▸ **DATA TO EXAMINE**:
------------------------------------
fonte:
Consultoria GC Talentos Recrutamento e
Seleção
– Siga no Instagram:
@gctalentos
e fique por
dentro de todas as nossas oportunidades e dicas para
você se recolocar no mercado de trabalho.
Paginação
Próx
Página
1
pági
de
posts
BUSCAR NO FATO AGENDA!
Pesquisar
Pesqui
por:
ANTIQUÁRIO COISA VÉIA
------------------------------------
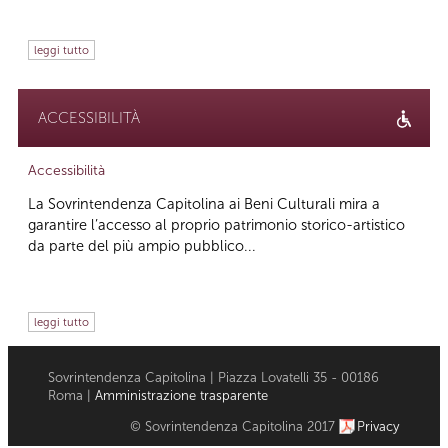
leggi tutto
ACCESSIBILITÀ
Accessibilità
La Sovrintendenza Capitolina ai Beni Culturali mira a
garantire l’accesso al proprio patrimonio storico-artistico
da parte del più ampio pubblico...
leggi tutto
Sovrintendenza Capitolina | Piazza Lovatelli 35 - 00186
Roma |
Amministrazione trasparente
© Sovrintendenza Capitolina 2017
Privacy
------------------------------------
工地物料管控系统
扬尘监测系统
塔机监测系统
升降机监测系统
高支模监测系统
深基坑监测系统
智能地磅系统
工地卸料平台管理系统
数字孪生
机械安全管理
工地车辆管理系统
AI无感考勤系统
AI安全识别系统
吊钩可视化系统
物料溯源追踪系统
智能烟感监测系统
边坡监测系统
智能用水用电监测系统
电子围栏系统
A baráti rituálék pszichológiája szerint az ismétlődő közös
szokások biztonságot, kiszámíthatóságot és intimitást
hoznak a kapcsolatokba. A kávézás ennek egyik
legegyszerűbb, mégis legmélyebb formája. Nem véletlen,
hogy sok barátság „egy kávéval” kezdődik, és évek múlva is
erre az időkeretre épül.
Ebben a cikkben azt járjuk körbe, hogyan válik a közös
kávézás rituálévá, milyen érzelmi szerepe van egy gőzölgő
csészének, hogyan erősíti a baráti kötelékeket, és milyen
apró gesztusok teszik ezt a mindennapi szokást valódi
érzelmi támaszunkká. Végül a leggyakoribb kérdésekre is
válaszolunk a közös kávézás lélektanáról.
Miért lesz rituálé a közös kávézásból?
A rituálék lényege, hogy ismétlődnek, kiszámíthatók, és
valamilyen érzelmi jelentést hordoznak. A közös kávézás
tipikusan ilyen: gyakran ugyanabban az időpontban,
------------------------------------
▸ **WORK INSTRUCTIONS**: Please count the lines in the records above that contain the string "rituálék". Reply with only the number.

▸ **WRITTEN ANSWER**: 2